(Collected data entries):
***
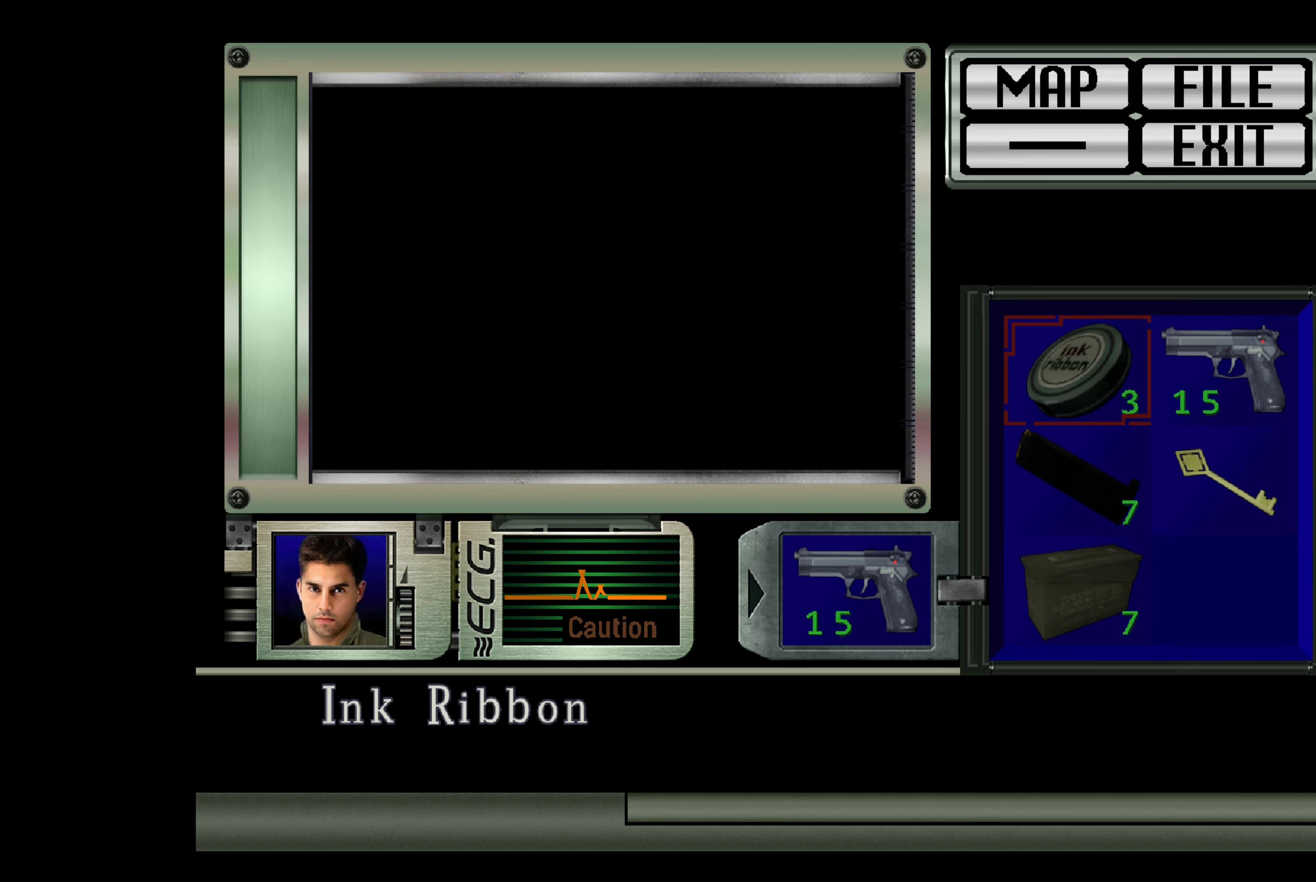
{"buttons": [], "left_stick": "center", "right_stick": "center", "events": []}
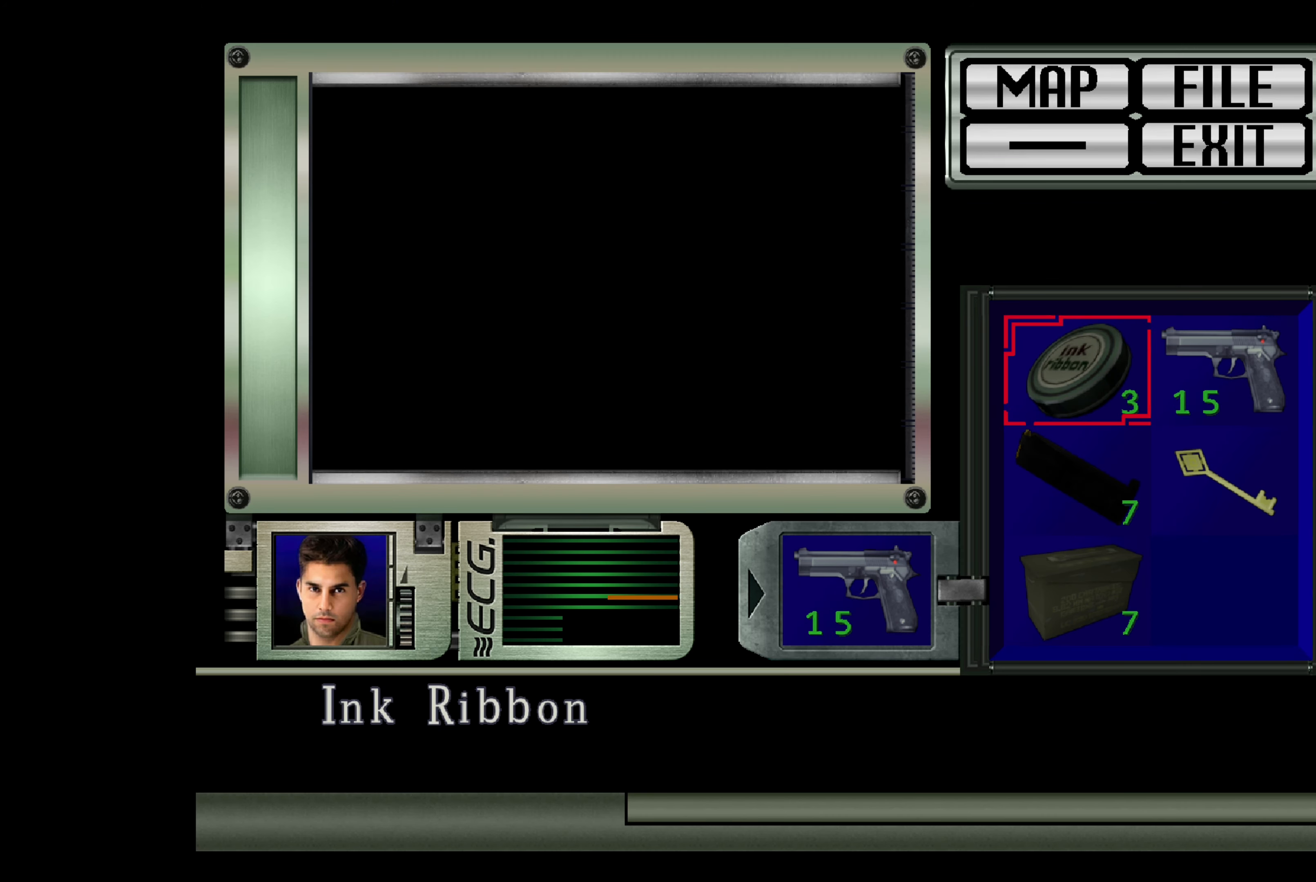
{"buttons": [], "left_stick": "center", "right_stick": "center", "events": []}
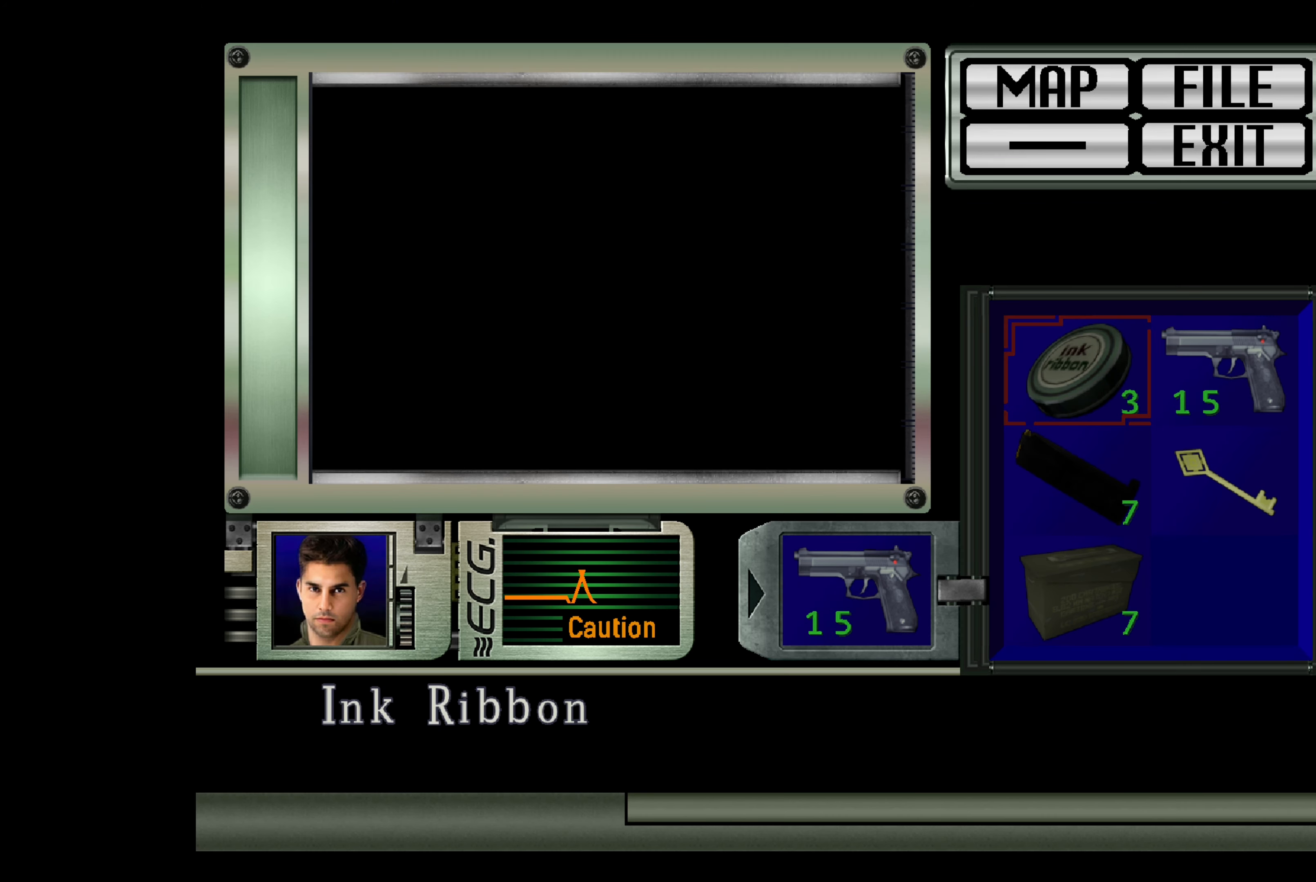
{"buttons": [], "left_stick": "center", "right_stick": "center", "events": [[33, "left_stick", "up"], [183, "left_stick", "center"], [367, "left_stick", "up"], [483, "left_stick", "center"]]}
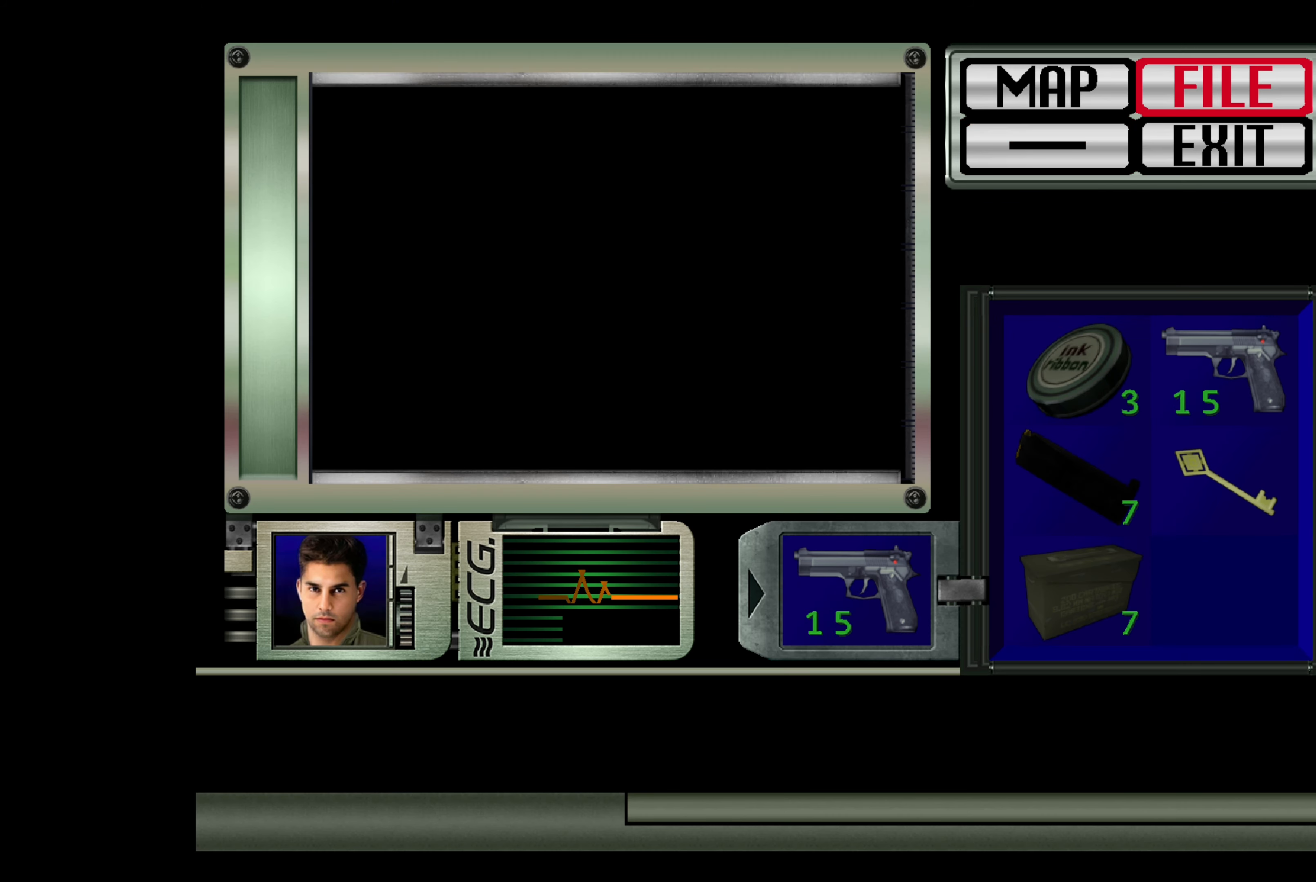
{"buttons": [], "left_stick": "center", "right_stick": "center", "events": []}
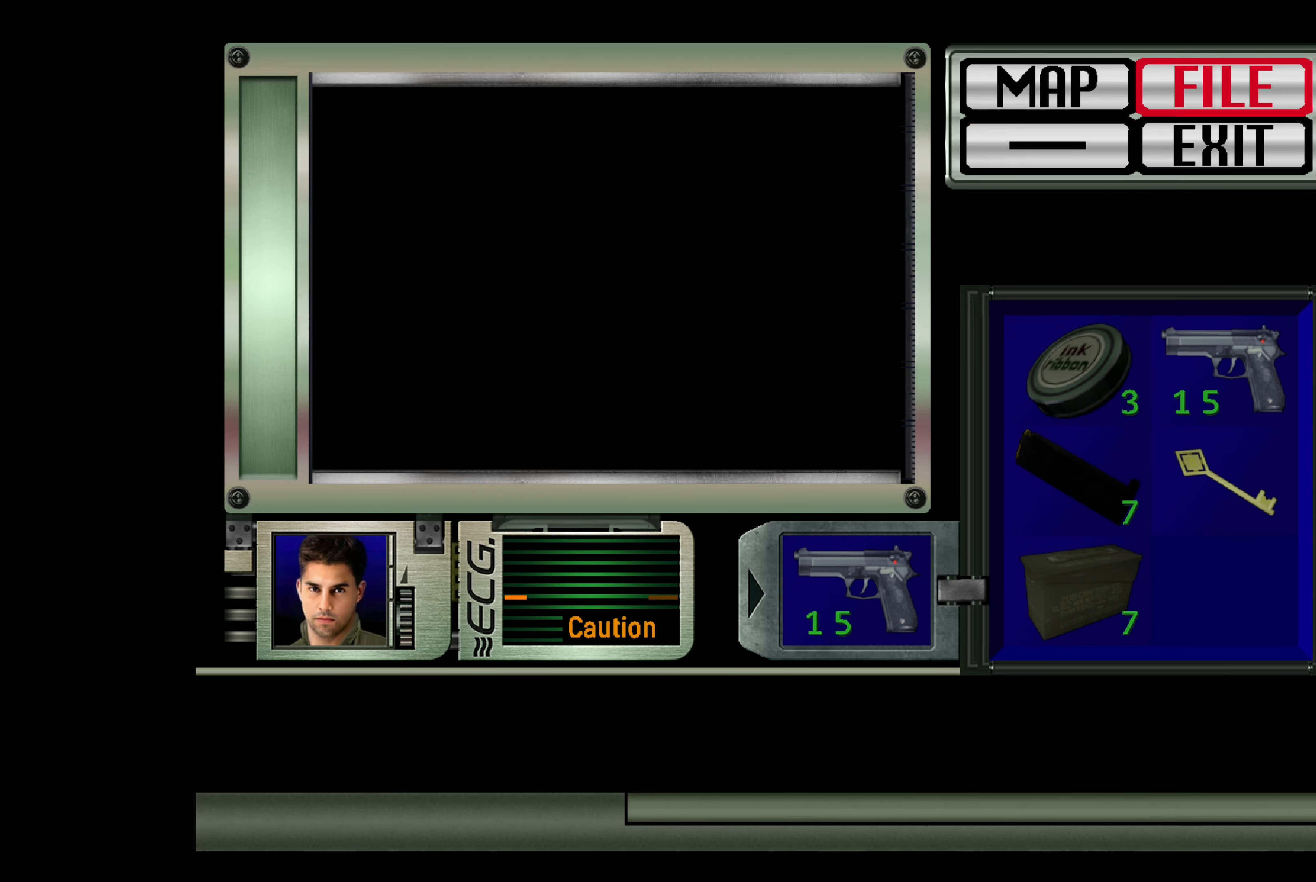
{"buttons": [], "left_stick": "center", "right_stick": "center", "events": []}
***
(Exercise aim):
From the first line to the last, write out the data above exactly. Omit the pictures.

(Answer for this exercise):
{"buttons": [], "left_stick": "center", "right_stick": "center", "events": []}
{"buttons": [], "left_stick": "center", "right_stick": "center", "events": []}
{"buttons": [], "left_stick": "center", "right_stick": "center", "events": [[33, "left_stick", "up"], [183, "left_stick", "center"], [367, "left_stick", "up"], [483, "left_stick", "center"]]}
{"buttons": [], "left_stick": "center", "right_stick": "center", "events": []}
{"buttons": [], "left_stick": "center", "right_stick": "center", "events": []}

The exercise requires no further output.